**EXTRACTED MATERIAL**
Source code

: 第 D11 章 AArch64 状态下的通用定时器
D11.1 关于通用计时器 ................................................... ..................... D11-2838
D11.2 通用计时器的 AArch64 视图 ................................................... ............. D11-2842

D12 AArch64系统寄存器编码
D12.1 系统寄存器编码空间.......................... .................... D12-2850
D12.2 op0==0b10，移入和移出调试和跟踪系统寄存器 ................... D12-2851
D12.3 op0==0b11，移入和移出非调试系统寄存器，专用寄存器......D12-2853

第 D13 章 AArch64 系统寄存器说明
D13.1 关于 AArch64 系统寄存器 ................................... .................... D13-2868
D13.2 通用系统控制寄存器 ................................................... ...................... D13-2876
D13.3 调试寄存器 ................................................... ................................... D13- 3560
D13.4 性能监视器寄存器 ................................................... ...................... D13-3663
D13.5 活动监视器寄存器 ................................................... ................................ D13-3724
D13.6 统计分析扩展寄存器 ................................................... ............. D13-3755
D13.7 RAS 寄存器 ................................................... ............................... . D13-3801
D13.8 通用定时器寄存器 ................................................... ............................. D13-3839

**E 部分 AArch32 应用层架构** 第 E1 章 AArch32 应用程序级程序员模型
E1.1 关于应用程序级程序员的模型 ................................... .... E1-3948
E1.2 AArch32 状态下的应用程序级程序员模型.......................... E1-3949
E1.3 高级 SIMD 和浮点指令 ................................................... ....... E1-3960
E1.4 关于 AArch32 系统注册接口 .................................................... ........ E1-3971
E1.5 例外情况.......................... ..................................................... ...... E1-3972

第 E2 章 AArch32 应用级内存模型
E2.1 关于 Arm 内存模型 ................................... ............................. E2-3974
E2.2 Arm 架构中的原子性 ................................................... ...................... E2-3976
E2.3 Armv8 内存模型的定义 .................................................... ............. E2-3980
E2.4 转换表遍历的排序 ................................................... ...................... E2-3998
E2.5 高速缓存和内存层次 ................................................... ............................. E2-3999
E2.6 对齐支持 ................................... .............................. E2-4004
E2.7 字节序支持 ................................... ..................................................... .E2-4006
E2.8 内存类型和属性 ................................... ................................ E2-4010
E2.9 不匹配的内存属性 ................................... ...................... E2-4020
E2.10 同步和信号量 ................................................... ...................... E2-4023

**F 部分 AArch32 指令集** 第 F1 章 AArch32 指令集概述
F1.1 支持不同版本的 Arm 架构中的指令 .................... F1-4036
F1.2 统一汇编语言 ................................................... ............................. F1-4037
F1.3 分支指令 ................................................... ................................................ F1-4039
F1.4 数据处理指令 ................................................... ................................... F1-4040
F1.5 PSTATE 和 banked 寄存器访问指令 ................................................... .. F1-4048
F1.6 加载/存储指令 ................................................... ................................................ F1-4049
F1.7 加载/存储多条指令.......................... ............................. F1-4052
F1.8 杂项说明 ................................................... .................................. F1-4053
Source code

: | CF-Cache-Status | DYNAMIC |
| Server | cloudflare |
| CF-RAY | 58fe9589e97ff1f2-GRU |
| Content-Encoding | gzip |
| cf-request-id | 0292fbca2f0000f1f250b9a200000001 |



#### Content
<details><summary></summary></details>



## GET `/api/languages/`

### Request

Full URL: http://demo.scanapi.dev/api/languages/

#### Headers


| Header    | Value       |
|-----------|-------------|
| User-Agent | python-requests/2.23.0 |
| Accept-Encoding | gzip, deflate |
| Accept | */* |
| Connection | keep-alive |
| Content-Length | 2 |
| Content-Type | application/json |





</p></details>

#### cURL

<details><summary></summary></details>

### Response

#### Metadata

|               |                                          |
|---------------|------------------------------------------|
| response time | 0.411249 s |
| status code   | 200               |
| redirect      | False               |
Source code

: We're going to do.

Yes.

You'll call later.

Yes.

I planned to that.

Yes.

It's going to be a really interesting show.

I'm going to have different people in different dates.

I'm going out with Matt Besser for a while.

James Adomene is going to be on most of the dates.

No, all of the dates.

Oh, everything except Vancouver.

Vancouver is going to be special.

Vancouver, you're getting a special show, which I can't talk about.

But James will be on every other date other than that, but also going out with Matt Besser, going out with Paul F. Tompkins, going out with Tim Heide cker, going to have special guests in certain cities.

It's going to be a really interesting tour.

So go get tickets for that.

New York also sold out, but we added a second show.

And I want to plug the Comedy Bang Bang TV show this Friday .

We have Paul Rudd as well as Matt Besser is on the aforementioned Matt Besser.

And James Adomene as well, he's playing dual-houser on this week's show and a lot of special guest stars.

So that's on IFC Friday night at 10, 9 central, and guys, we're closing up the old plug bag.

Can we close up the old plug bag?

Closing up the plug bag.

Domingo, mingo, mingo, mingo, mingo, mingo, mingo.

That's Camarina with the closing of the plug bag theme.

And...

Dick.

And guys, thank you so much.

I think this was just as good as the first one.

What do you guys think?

**JOB ITEM**
Count the lines of the data above that contain the word "really". Give only the number.

**RESPONSE TO THE TASK**
2